§ About this exercise
Retype the lines below word for word, keeping every one in its original order.

§ Raw data

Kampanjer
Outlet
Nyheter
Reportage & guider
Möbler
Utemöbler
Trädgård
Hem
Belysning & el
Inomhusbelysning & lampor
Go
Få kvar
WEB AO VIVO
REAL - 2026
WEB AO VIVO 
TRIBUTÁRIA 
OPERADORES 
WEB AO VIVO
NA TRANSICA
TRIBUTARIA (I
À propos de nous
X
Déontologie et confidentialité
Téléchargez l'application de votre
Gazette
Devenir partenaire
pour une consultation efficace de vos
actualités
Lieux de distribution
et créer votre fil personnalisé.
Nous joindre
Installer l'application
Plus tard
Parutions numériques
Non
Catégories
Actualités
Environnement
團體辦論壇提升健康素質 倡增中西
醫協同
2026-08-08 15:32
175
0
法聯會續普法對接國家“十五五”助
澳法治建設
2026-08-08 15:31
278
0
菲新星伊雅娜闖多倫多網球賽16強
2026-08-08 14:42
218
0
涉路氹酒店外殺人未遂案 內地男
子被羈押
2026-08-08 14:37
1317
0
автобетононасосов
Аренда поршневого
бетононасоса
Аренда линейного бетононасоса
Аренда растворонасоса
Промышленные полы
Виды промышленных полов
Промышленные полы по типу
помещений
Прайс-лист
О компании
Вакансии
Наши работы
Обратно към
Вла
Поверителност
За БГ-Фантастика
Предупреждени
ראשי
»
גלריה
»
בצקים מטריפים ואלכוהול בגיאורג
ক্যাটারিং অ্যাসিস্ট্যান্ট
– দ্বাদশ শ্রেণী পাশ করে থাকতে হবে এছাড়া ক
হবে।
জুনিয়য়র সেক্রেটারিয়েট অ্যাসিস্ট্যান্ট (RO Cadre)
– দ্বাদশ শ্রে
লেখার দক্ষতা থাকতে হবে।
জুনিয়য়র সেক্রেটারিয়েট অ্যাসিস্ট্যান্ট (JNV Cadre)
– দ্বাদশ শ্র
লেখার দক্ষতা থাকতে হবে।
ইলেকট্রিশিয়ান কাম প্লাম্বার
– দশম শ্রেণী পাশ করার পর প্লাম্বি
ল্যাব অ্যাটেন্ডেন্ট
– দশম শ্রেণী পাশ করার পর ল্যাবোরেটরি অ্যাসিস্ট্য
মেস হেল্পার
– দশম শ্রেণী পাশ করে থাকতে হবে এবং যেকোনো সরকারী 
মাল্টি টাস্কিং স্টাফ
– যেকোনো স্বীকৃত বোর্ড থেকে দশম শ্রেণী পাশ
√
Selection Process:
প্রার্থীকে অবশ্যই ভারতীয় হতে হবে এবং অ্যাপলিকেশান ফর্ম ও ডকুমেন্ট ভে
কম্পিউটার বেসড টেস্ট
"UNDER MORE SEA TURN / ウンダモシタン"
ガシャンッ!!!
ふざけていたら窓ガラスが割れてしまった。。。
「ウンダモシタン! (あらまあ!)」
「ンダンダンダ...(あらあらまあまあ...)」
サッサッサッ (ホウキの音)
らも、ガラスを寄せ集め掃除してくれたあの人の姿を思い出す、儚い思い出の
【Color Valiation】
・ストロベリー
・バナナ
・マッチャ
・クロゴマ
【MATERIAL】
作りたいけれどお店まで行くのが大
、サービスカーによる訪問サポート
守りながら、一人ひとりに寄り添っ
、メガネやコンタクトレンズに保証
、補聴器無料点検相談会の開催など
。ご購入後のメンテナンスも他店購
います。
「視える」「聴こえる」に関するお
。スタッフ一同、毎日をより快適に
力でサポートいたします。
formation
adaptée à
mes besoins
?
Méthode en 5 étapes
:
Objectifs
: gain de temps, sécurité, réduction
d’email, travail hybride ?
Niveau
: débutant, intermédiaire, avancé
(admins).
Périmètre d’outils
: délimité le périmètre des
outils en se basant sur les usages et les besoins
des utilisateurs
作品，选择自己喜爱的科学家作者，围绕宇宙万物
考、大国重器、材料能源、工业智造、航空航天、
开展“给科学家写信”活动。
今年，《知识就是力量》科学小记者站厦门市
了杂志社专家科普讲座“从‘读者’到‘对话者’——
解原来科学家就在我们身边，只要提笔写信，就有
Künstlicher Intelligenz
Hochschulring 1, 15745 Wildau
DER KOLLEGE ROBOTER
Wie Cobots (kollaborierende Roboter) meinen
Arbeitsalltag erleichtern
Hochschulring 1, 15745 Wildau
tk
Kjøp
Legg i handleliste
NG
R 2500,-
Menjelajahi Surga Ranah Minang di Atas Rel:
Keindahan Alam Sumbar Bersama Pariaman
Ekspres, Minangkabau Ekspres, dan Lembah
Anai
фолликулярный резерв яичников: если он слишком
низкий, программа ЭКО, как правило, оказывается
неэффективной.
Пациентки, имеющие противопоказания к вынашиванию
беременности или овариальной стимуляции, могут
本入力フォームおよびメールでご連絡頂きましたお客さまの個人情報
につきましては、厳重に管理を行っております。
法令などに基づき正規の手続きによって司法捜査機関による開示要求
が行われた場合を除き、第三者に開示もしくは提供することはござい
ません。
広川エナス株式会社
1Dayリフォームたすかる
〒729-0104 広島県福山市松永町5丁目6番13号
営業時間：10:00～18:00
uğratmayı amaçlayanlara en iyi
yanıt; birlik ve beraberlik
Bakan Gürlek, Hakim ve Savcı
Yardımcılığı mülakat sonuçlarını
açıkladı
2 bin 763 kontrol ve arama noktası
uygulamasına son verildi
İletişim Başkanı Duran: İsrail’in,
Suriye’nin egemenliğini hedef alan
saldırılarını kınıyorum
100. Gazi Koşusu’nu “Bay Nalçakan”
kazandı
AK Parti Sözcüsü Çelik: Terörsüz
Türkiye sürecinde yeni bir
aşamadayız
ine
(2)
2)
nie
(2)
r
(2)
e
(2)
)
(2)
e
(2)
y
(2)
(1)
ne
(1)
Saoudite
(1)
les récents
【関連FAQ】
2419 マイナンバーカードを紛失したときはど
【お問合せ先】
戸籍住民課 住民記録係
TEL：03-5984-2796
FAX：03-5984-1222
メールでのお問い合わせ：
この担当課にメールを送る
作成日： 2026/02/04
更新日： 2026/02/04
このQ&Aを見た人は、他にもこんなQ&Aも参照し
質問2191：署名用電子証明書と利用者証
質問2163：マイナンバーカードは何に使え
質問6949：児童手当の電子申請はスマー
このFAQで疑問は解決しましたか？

§ Solution to this exercise
Kampanjer
Outlet
Nyheter
Reportage & guider
Möbler
Utemöbler
Trädgård
Hem
Belysning & el
Inomhusbelysning & lampor
Go
Få kvar
WEB AO VIVO
REAL - 2026
WEB AO VIVO 
TRIBUTÁRIA 
OPERADORES 
WEB AO VIVO
NA TRANSICA
TRIBUTARIA (I
À propos de nous
X
Déontologie et confidentialité
Téléchargez l'application de votre
Gazette
Devenir partenaire
pour une consultation efficace de vos
actualités
Lieux de distribution
et créer votre fil personnalisé.
Nous joindre
Installer l'application
Plus tard
Parutions numériques
Non
Catégories
Actualités
Environnement
團體辦論壇提升健康素質 倡增中西
醫協同
2026-08-08 15:32
175
0
法聯會續普法對接國家“十五五”助
澳法治建設
2026-08-08 15:31
278
0
菲新星伊雅娜闖多倫多網球賽16強
2026-08-08 14:42
218
0
涉路氹酒店外殺人未遂案 內地男
子被羈押
2026-08-08 14:37
1317
0
автобетононасосов
Аренда поршневого
бетононасоса
Аренда линейного бетононасоса
Аренда растворонасоса
Промышленные полы
Виды промышленных полов
Промышленные полы по типу
помещений
Прайс-лист
О компании
Вакансии
Наши работы
Обратно към
Вла
Поверителност
За БГ-Фантастика
Предупреждени
ראשי
»
גלריה
»
בצקים מטריפים ואלכוהול בגיאורג
ক্যাটারিং অ্যাসিস্ট্যান্ট
– দ্বাদশ শ্রেণী পাশ করে থাকতে হবে এছাড়া ক
হবে।
জুনিয়য়র সেক্রেটারিয়েট অ্যাসিস্ট্যান্ট (RO Cadre)
– দ্বাদশ শ্রে
লেখার দক্ষতা থাকতে হবে।
জুনিয়য়র সেক্রেটারিয়েট অ্যাসিস্ট্যান্ট (JNV Cadre)
– দ্বাদশ শ্র
লেখার দক্ষতা থাকতে হবে।
ইলেকট্রিশিয়ান কাম প্লাম্বার
– দশম শ্রেণী পাশ করার পর প্লাম্বি
ল্যাব অ্যাটেন্ডেন্ট
– দশম শ্রেণী পাশ করার পর ল্যাবোরেটরি অ্যাসিস্ট্য
মেস হেল্পার
– দশম শ্রেণী পাশ করে থাকতে হবে এবং যেকোনো সরকারী 
মাল্টি টাস্কিং স্টাফ
– যেকোনো স্বীকৃত বোর্ড থেকে দশম শ্রেণী পাশ
√
Selection Process:
প্রার্থীকে অবশ্যই ভারতীয় হতে হবে এবং অ্যাপলিকেশান ফর্ম ও ডকুমেন্ট ভে
কম্পিউটার বেসড টেস্ট
"UNDER MORE SEA TURN / ウンダモシタン"
ガシャンッ!!!
ふざけていたら窓ガラスが割れてしまった。。。
「ウンダモシタン! (あらまあ!)」
「ンダンダンダ...(あらあらまあまあ...)」
サッサッサッ (ホウキの音)
らも、ガラスを寄せ集め掃除してくれたあの人の姿を思い出す、儚い思い出の
【Color Valiation】
・ストロベリー
・バナナ
・マッチャ
・クロゴマ
【MATERIAL】
作りたいけれどお店まで行くのが大
、サービスカーによる訪問サポート
守りながら、一人ひとりに寄り添っ
、メガネやコンタクトレンズに保証
、補聴器無料点検相談会の開催など
。ご購入後のメンテナンスも他店購
います。
「視える」「聴こえる」に関するお
。スタッフ一同、毎日をより快適に
力でサポートいたします。
formation
adaptée à
mes besoins
?
Méthode en 5 étapes
:
Objectifs
: gain de temps, sécurité, réduction
d’email, travail hybride ?
Niveau
: débutant, intermédiaire, avancé
(admins).
Périmètre d’outils
: délimité le périmètre des
outils en se basant sur les usages et les besoins
des utilisateurs
作品，选择自己喜爱的科学家作者，围绕宇宙万物
考、大国重器、材料能源、工业智造、航空航天、
开展“给科学家写信”活动。
今年，《知识就是力量》科学小记者站厦门市
了杂志社专家科普讲座“从‘读者’到‘对话者’——
解原来科学家就在我们身边，只要提笔写信，就有
Künstlicher Intelligenz
Hochschulring 1, 15745 Wildau
DER KOLLEGE ROBOTER
Wie Cobots (kollaborierende Roboter) meinen
Arbeitsalltag erleichtern
Hochschulring 1, 15745 Wildau
tk
Kjøp
Legg i handleliste
NG
R 2500,-
Menjelajahi Surga Ranah Minang di Atas Rel:
Keindahan Alam Sumbar Bersama Pariaman
Ekspres, Minangkabau Ekspres, dan Lembah
Anai
фолликулярный резерв яичников: если он слишком
низкий, программа ЭКО, как правило, оказывается
неэффективной.
Пациентки, имеющие противопоказания к вынашиванию
беременности или овариальной стимуляции, могут
本入力フォームおよびメールでご連絡頂きましたお客さまの個人情報
につきましては、厳重に管理を行っております。
法令などに基づき正規の手続きによって司法捜査機関による開示要求
が行われた場合を除き、第三者に開示もしくは提供することはござい
ません。
広川エナス株式会社
1Dayリフォームたすかる
〒729-0104 広島県福山市松永町5丁目6番13号
営業時間：10:00～18:00
uğratmayı amaçlayanlara en iyi
yanıt; birlik ve beraberlik
Bakan Gürlek, Hakim ve Savcı
Yardımcılığı mülakat sonuçlarını
açıkladı
2 bin 763 kontrol ve arama noktası
uygulamasına son verildi
İletişim Başkanı Duran: İsrail’in,
Suriye’nin egemenliğini hedef alan
saldırılarını kınıyorum
100. Gazi Koşusu’nu “Bay Nalçakan”
kazandı
AK Parti Sözcüsü Çelik: Terörsüz
Türkiye sürecinde yeni bir
aşamadayız
ine
(2)
2)
nie
(2)
r
(2)
e
(2)
)
(2)
e
(2)
y
(2)
(1)
ne
(1)
Saoudite
(1)
les récents
【関連FAQ】
2419 マイナンバーカードを紛失したときはど
【お問合せ先】
戸籍住民課 住民記録係
TEL：03-5984-2796
FAX：03-5984-1222
メールでのお問い合わせ：
この担当課にメールを送る
作成日： 2026/02/04
更新日： 2026/02/04
このQ&Aを見た人は、他にもこんなQ&Aも参照し
質問2191：署名用電子証明書と利用者証
質問2163：マイナンバーカードは何に使え
質問6949：児童手当の電子申請はスマー
このFAQで疑問は解決しましたか？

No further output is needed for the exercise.